EXERCISE REQUIREMENTS: Please copy exactly the lines from the top of the data through the line containing "merampungkan pembangunan", and nothing else.

DATA EXCERPTS:
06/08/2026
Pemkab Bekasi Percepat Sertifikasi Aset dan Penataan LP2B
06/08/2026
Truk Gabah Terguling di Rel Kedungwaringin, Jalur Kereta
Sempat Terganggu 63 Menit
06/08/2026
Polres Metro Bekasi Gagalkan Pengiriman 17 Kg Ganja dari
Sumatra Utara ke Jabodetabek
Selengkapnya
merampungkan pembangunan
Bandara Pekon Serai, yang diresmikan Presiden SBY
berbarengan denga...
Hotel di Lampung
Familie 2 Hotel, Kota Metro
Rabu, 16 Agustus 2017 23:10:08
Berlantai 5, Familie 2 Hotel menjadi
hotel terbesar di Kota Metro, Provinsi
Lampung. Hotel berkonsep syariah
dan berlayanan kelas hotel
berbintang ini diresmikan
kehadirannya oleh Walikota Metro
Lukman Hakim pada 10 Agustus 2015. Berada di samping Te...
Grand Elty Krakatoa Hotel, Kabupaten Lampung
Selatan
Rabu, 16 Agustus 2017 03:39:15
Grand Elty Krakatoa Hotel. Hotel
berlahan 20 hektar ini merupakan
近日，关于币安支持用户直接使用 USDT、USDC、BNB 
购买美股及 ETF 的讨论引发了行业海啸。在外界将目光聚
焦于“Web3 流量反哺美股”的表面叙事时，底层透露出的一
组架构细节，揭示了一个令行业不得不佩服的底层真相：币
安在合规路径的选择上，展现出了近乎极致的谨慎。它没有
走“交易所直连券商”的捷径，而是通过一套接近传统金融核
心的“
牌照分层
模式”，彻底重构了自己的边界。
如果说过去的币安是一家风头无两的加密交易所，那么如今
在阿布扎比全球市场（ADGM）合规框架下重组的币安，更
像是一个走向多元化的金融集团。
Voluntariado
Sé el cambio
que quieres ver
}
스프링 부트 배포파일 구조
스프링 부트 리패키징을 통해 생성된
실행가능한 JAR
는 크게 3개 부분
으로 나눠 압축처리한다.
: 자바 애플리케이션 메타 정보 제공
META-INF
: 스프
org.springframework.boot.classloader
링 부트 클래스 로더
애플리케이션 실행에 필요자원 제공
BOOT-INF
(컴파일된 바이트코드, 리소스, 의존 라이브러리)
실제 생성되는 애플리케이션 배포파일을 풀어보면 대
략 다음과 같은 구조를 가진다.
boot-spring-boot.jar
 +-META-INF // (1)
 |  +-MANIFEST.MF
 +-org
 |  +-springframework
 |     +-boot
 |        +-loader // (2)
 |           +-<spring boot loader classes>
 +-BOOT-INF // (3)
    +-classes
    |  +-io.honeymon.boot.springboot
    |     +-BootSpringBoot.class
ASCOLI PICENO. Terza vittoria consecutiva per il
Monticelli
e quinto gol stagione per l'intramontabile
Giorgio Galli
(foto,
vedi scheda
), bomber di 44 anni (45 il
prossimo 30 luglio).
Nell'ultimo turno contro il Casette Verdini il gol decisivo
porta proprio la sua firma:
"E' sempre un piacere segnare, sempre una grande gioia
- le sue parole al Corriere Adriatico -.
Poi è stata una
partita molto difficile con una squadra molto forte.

ANSWER SPACE:
06/08/2026
Pemkab Bekasi Percepat Sertifikasi Aset dan Penataan LP2B
06/08/2026
Truk Gabah Terguling di Rel Kedungwaringin, Jalur Kereta
Sempat Terganggu 63 Menit
06/08/2026
Polres Metro Bekasi Gagalkan Pengiriman 17 Kg Ganja dari
Sumatra Utara ke Jabodetabek
Selengkapnya
merampungkan pembangunan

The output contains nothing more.